Saturday, February 18, 2006

JIF GTMO Op Enduring Freedom

We were recently attracted to an article in the Omaha World-Herald about a small businessman, Tom Hogan. Hogan, according to the paper, designed “a sort of wheelchair, … that people can be strapped into to keep them from harming themselves or others.” Hogan, a sheriff, was inspired to do this by an incident involving an intoxicated man at a jail.

He now makes these chairs and sells them for $1,200 apiece. He doesn’t have a large factory. His clients are institutions, usually. But he did ship 25 of the chairs recently to a client in Norfolk, Virginia – “the orders were marked "JIF GTMO Op Enduring Freedom."

Hogan seems like a decent kind of man:

“Under most situations, Hogan said, he doesn't consider it abuse to force-feed someone.

"If my chair is being used to save somebody's life . . . that's fine by me," he said. What concerns him, he said, is whether the feeding is done in an abusive way. "I don't want my chairs to be used to torture people." “

And so it creeps in – our Homeland decency, and our need to fight the long war. That long, beautiful war in which, what with one twist and another, we have to gradually throw off our freedoms – temporarily of course – and ditch our scruples – for a good purpose, of course – and generally become a more depraved and in every way worse country. It looks like Hogan’s chairs were found by some clever person at the Pentagon, and turned out to be just the addition needed to break a hunger strike at America’s Buchenwald in Guantanamo Bay.

Rupert Cornwall in the Independent has a nice column about Guantanamo in the light of the U.N. condemnation:

“The justifications advanced by the US authorities are now absurd. Four years on, whatever intelligence value these individuals once had has surely long since been exhausted. Many of them, it is known, were caught in the American net by accident in Afghanistan and Pakistan, sometimes handed over by rivals, for reasons that had far more to do with bounty collection than the "war on terror". Lawyers say that only 8 per cent of prisoners have been classified as al-Qa'ida fighters, and that less than half, according to Pentagon documents, have committed a "hostile act" against the US.

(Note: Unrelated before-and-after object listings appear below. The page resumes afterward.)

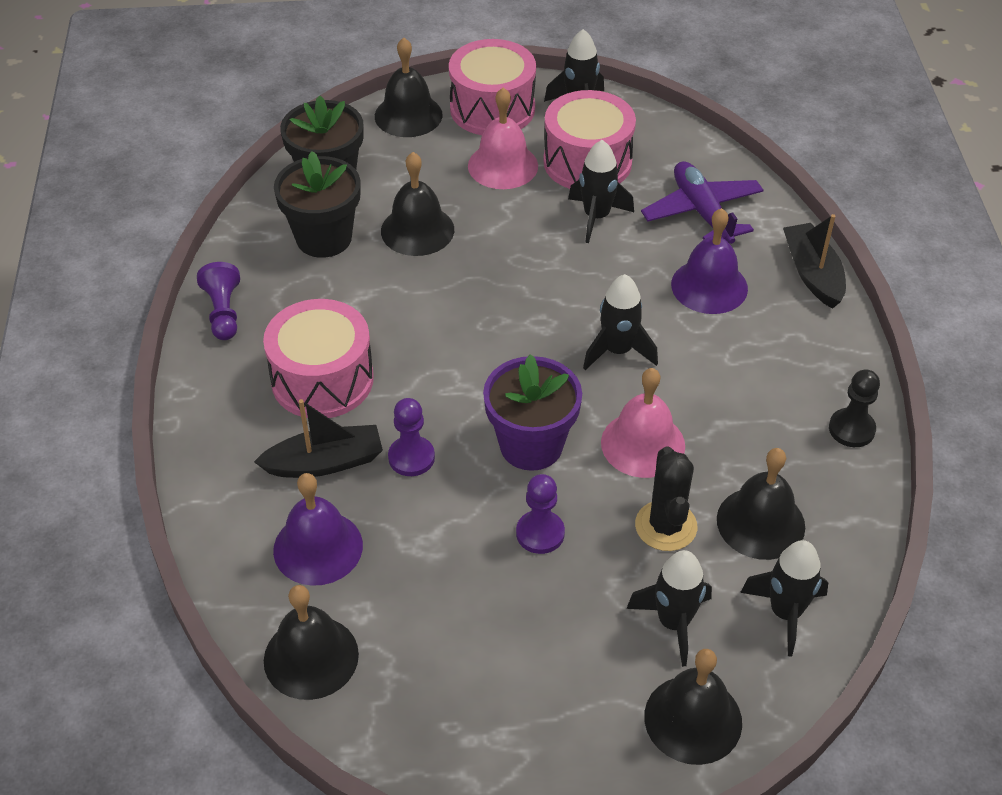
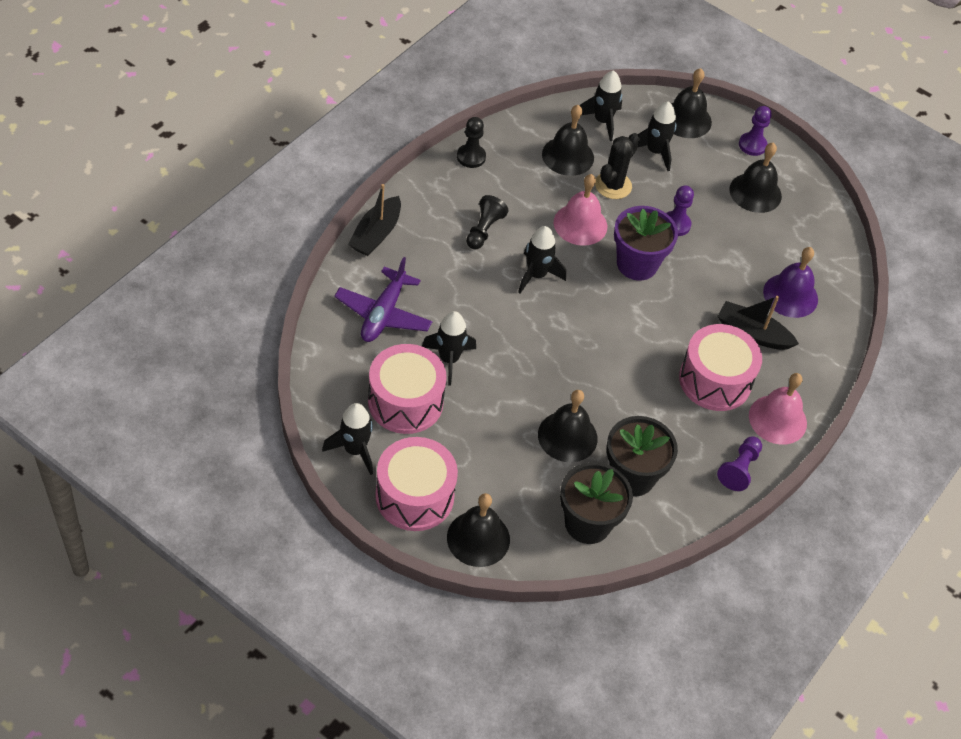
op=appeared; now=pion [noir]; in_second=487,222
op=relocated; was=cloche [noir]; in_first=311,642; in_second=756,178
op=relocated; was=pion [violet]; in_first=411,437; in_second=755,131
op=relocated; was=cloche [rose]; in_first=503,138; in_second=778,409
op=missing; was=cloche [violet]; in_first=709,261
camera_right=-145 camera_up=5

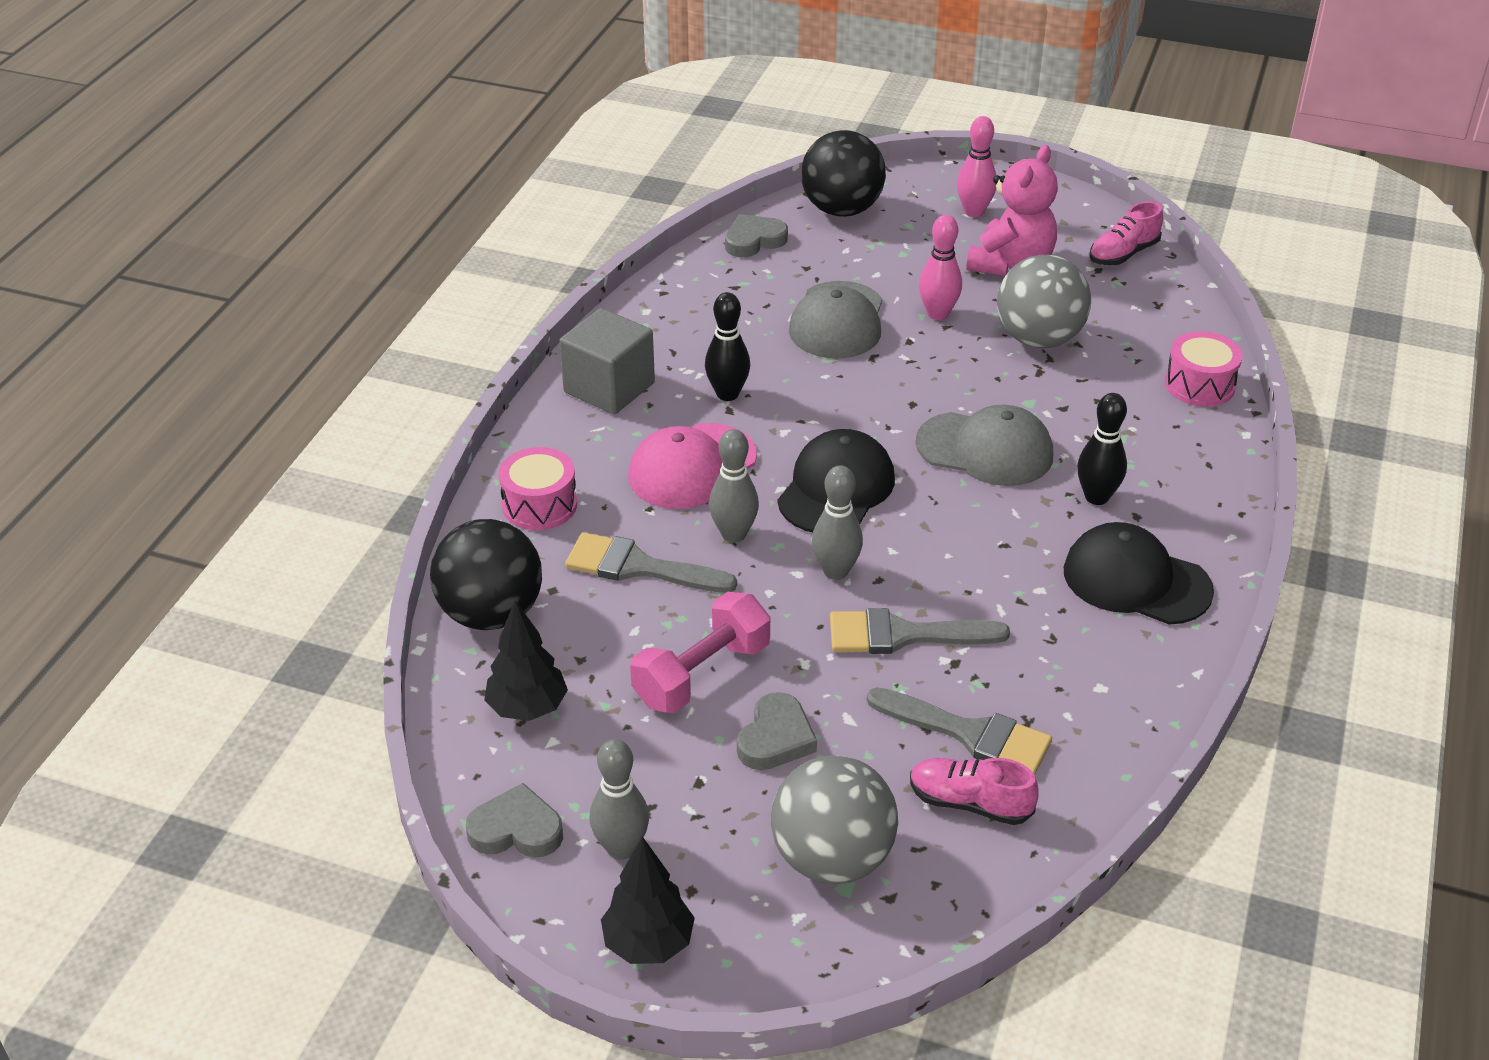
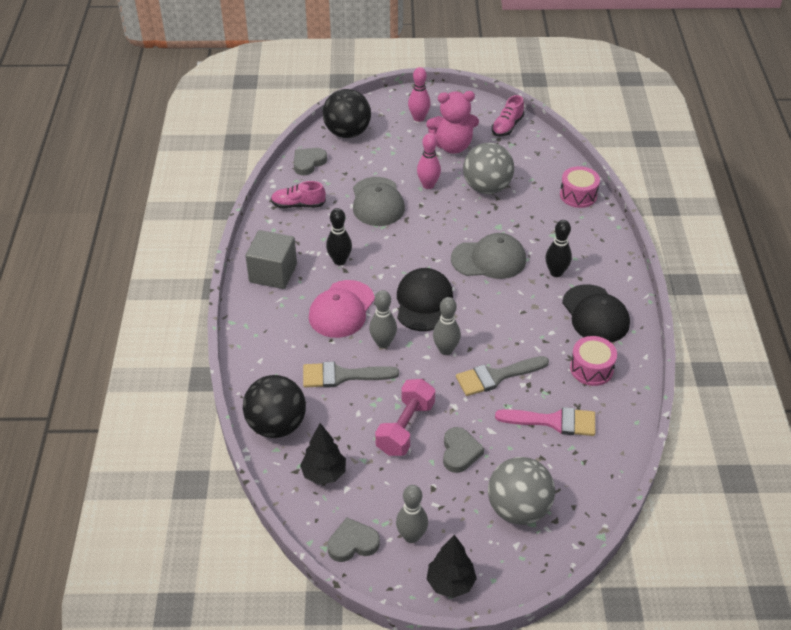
op=relocated; was=chaussure [rose]; in_first=974,791; in_second=298,194
op=spun; was=ours en peluche [rose]; in_first=1012,210; in_second=452,122; clockwise=75
op=colour; was=pinceau [gris]; now=pinceau [rose]; in_first=959,731; in_second=545,421
op=spun; was=casquette [noir]; in_first=1139,573; in_second=596,313; clockwise=-120
op=relocated; was=tambour [rose]; in_first=537,488; in_second=593,361
camera_right=-20 camera_up=5

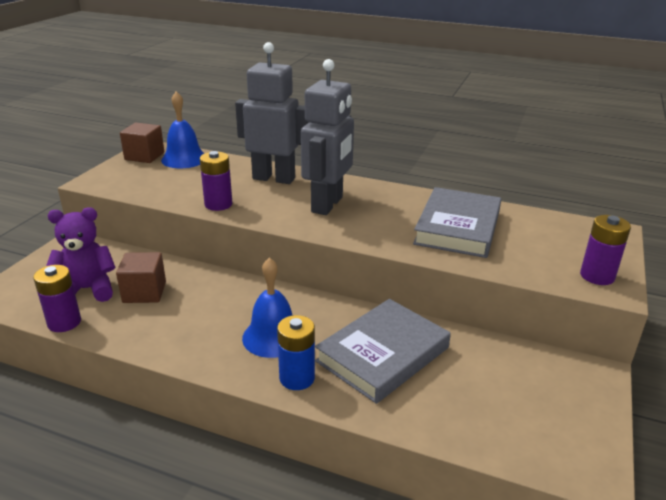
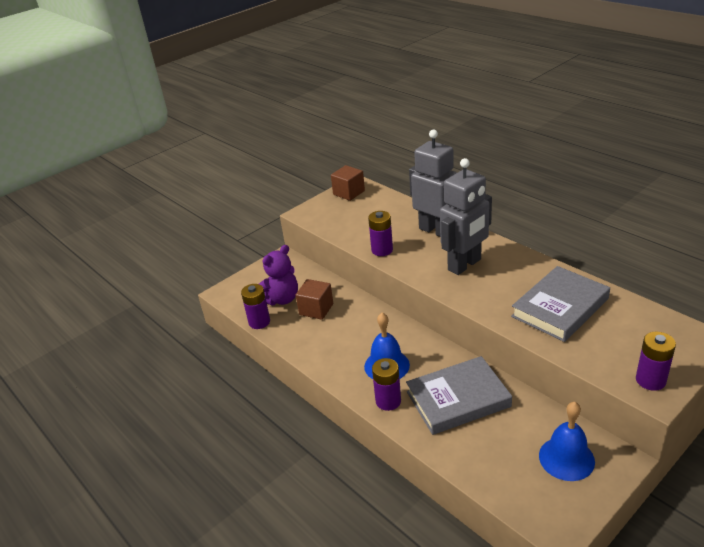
op=spun; was=ours en peluche [violet]; in_first=81,254; in_second=278,275; clockwise=120
op=colour; was=pile [bleu]; now=pile [violet]; in_first=296,352; in_second=386,384
op=relocated; was=cloche [bleu]; in_first=182,129; in_second=567,441
camera_right=30 camera_up=5

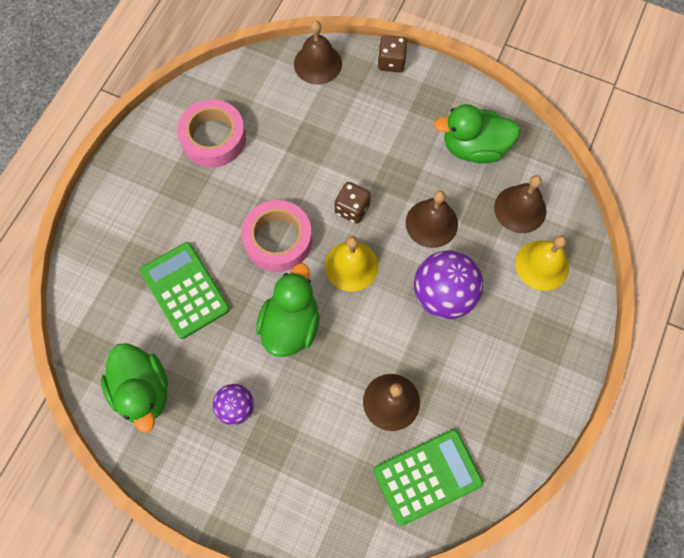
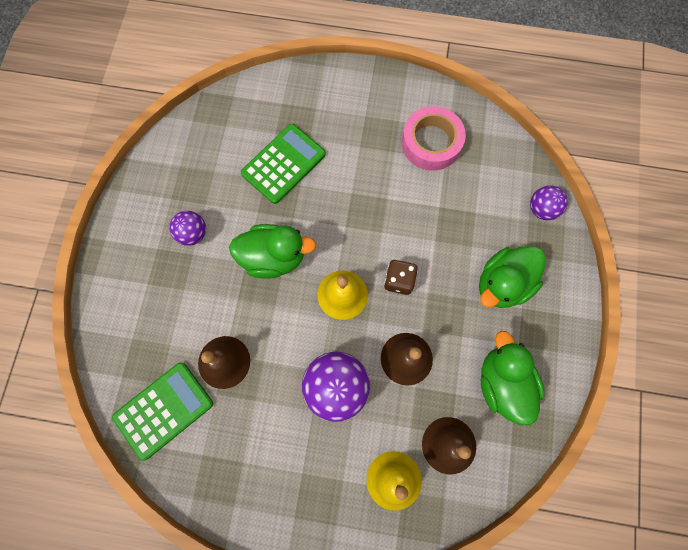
op=spun; was=calculatrice [vert]; in_first=428,477; in_second=162,411; clockwise=-90
op=relocated; was=canard [vert]; in_first=134,388; in_second=512,277
op=exchanged; was=cloche [marron]; now=balle [violet]; in_first=318,52; in_second=549,203
op=missing; was=ruban adhésif [rose]; in_first=277,236
op=missing; was=dé [marron]; in_first=392,53
camera_right=75 camera_up=5

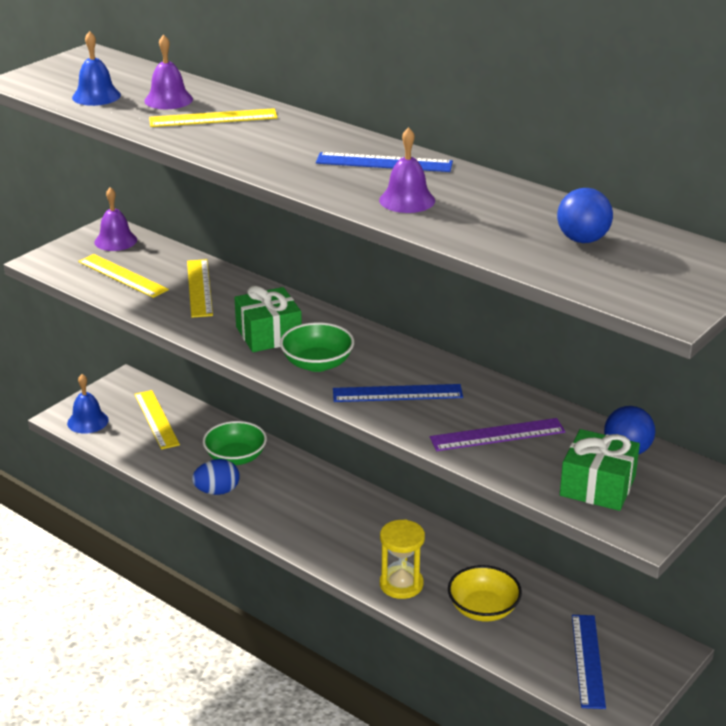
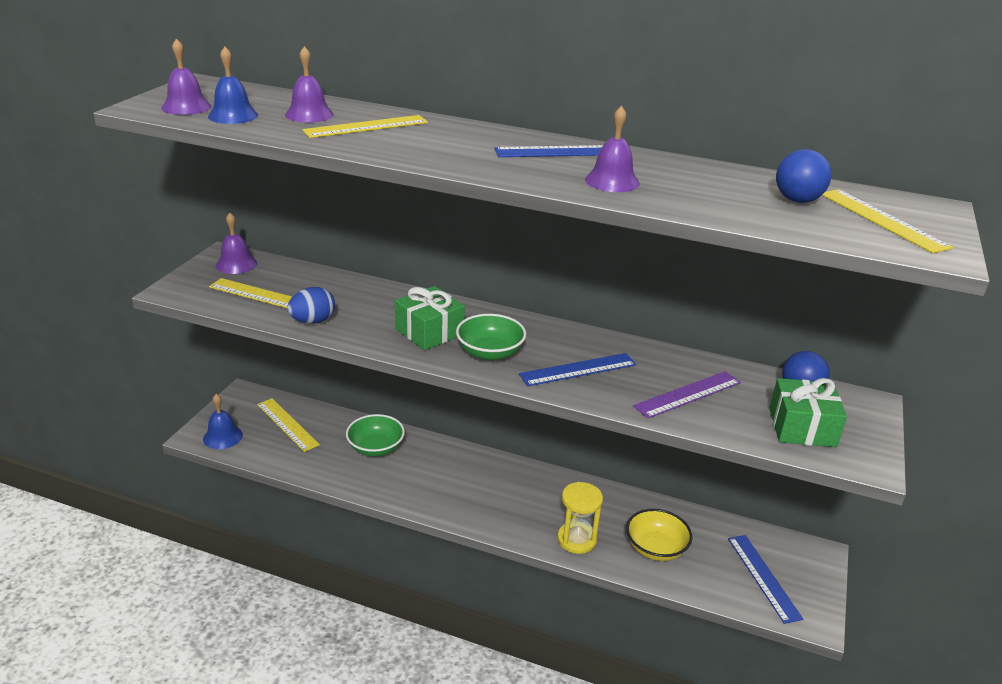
op=appeared; now=cloche [violet]; in_second=186,77
op=relocated; was=œuf [bleu]; in_first=216,477; in_second=311,305
op=relocated; was=règle [jaune]; in_first=200,288; in_second=887,221
camera_right=-20 camera_up=0

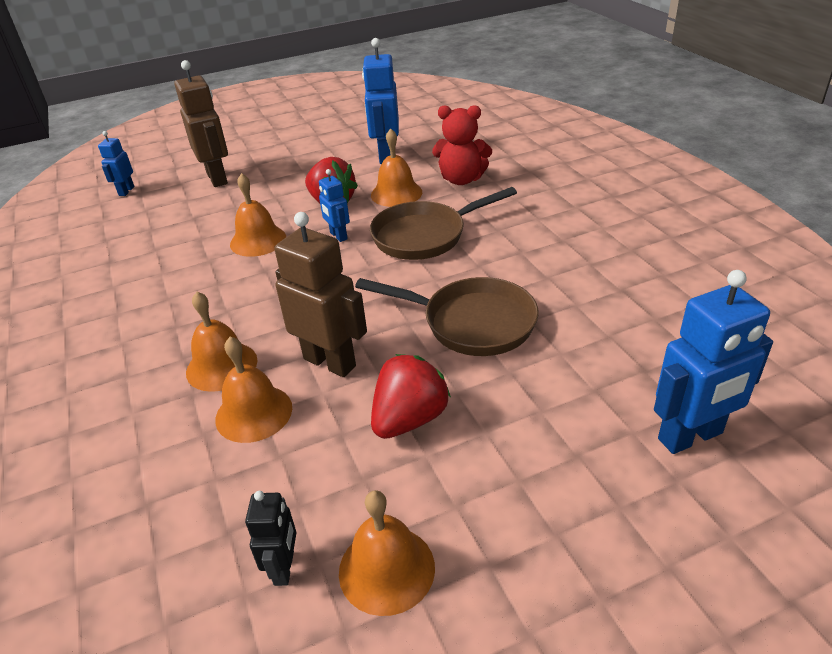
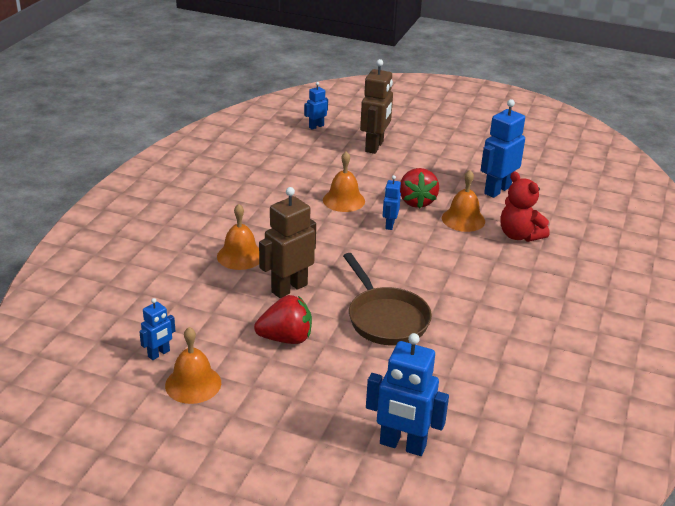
op=colour; was=robot [noir]; now=robot [bleu]; in_first=270,538; in_second=157,329
op=spun; was=robot [marron]; in_first=320,294; in_second=287,242; clockwise=-120
op=missing; was=cloche [orange]; in_first=253,390
op=missing; was=poêle [marron]; in_first=443,223
camera_right=40 camera_up=-5

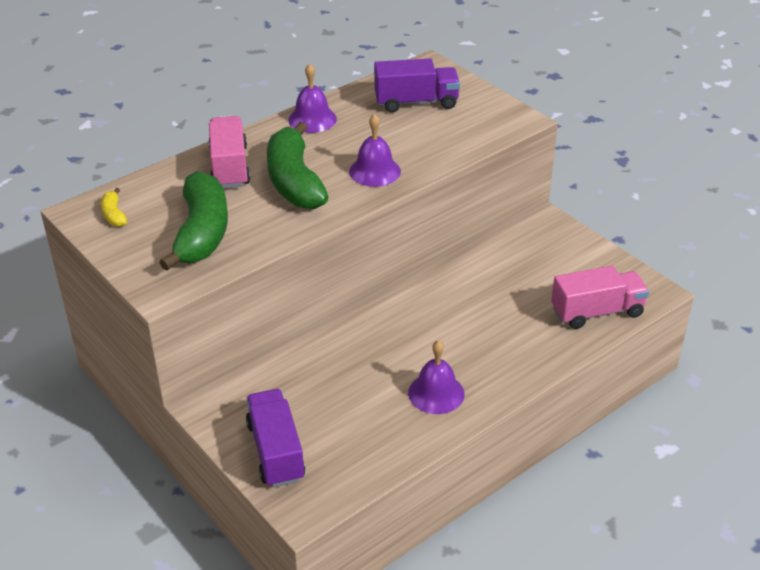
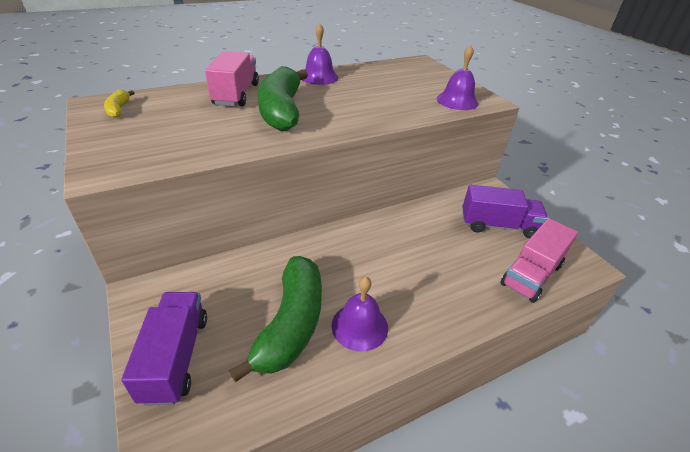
op=relocated; was=banane [vert]; in_first=193,221; in_second=275,319
op=relocated; was=cloche [violet]; in_first=375,150; in_second=457,77
op=relocated; was=camion [violet]; in_first=417,85; in_second=505,211
op=spun; was=camion [rose]; in_first=600,297; in_second=539,260; clockwise=135
camera_right=10 camera_up=0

But we can't release them, intone Donald Rumsfeld and his minions' once freed, they would revert to doing "bad things against America". As if an extra 490 "bad guys" - assuming they are "bad guys" - would make much difference, when in Iraq alone active insurgents number at least 20,000, and when the very existence of Guantanamo Bay is among the terrorists' most potent recruiting agents.

But, in this White House, no one seems to care about that. No one seems concerned by the unanimous feeling of America's allies - let alone America's enemies - that Guantanamo should be shut down. Even by this administration's standards, Mr McClellan's contempt was remarkable. The UN report was a "discredit" to the organisation. Did it not have better things to do?”

Cornwall should look at where Bush hails from – Texas, the state with the fifth or sixth largest prison system in the world. And a prison system that, as has often been noted, self-organizes by way of rape – it being a way of breaking in those unfortunates who’ve been swept up in the often racist policing we see in Edna, or Tulia. Pliability enforced by the stronger inmates brings about a more peaceful prison, and – it being a private enterprise kind of thing – helps to guarantee recidivism – nothing like sending people out into the world with worse criminal attitudes than they had when they came in to ensure that Wackenhut does not take a hit from falling crime rates. This virtuous circle, this convergence of the public and the private, is the governing philosophy at work in D.C. at the moment.

But another day, another UN condemnation, another channel changer speech by our Secretary of War. There are two monuments to the American paralysis that goes by the name, “the war on terror:” one is the uncaptured status of Osama bin Laden; the other is the continuing employment of Donald Rumsfeld. Between the two, we have the story of the American crackup. Here’s Rumsfeld, making Bush seem, by startling contrast, almost connected to reality:

“U.S. public affairs operations tend to be "reactive rather than proactive," Rumsfeld said, operating slowly during standard working hours while "our enemies are operating 24/7 across every time zone. That is an unacceptably dangerous deficiency."
To remedy this, he called for increased communications training for military public affairs officials by drawing on private-sector expertise, noting that public affairs jobs in the military have not been "career enhancing." He also called for creating 24-hour media operations centers and "multifaceted media campaigns" using the Internet, blogs and satellite television that "will result in much less reliance on the traditional print press."

Rumsfeld criticized the U.S. media for hampering such initiatives, however. He said the press "seems to demand perfection from the government but does not apply the same standard to the enemy or even sometimes to themselves," contrasting the coverage of the Abu Ghraib detainee abuse with that of mass graves in Iraq.”

The endless, endless drivel that comes out of Rumsfeld is, as always, a source of wonder to us all.